- [Provided passage]
•••

I finally heard Joyce Meyer speak in person. Last Saturday evening, February 5, 2011, she stepped into Joel Osteen’s pulpit at Lakewood Church in Houston.
I was in Houston, saw the church earlier in the day and later looked it up online, wondering if Osteen might be there the next morning. I’d wanted to go to Lakewood to “experience the phenomenon” and hear Osteen in order to draw my own conclusions about his presentation. Of course as things happen he was in Israel. He’d asked Joyce to cover the church services that weekend. Since I’ve wanted to hear her in person and take my own measure of her presentation too, this was my chance.
First, Lakewood Church. The facility is the former home of the Houston Rockets and is located just off US Route 59, Lloyd Bentsen Highway, in Houston. So the interior is bowl-shaped like any arena with upper and lower ovals of seating. Since the church occupied the building some $91 million of renovations were implemented, including arena-style, flip up, cushioned, armrest seats installed on the floor and extensive television lighting and cabling installed above the platform. The platform or stage is located on one end of the oval, effectively eliminating seats behind it. Parking is available in city and corporate parking garages in adjacent blocks.
The church is huge. Escalators take you up to entry level and the arena-now-auditorium seats about 16,000. I’d guess about 7,000 attended Saturday evening because floor seats were occupied, along with about 90% of the lower, larger bowl, where I sat. The crowd was one of the most, if not the most, ethnically and racially diverse crowds I’ve ever witnessed in a church—not just a few people here and there different from the majority but a genuine mixture of differing races and apparent nationalities throughout.

•••

- [Task to carry out]
According to the account of the Lakewood Church visit, about how many people does the former arena seat?

•••

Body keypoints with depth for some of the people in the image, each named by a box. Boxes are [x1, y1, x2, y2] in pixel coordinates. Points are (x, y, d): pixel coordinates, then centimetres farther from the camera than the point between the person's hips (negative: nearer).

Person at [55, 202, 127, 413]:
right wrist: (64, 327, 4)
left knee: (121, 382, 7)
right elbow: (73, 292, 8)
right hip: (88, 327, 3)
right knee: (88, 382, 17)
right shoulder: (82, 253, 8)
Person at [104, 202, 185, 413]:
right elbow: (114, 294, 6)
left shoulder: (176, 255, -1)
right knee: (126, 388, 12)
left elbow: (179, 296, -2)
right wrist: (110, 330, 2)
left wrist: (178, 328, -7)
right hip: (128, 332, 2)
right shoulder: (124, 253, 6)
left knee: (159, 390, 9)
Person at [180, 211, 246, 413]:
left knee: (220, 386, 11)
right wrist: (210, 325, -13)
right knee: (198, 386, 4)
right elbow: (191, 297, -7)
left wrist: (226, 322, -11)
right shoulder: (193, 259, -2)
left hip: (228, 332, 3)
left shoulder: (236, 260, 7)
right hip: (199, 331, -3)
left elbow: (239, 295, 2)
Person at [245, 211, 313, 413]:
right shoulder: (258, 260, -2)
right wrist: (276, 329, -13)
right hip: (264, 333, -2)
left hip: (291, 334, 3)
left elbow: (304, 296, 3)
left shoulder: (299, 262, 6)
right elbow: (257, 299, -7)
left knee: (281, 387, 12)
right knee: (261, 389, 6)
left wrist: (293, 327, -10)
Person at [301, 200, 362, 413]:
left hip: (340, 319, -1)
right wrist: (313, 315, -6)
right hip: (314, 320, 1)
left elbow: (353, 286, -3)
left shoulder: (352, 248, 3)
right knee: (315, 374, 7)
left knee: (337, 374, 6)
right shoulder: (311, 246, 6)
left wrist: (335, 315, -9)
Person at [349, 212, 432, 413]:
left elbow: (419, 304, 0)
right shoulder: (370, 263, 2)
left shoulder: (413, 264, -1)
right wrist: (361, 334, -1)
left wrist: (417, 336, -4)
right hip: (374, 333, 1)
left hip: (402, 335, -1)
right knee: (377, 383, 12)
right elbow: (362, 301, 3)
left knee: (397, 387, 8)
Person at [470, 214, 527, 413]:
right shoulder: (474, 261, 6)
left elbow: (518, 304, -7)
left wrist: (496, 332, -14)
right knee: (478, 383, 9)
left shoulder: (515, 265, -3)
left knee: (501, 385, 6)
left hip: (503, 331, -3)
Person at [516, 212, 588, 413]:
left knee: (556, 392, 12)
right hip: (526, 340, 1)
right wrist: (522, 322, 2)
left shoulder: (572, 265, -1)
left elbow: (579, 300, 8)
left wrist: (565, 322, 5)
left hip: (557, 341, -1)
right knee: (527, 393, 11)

•••

- [Exercise result]
About 16,000 people.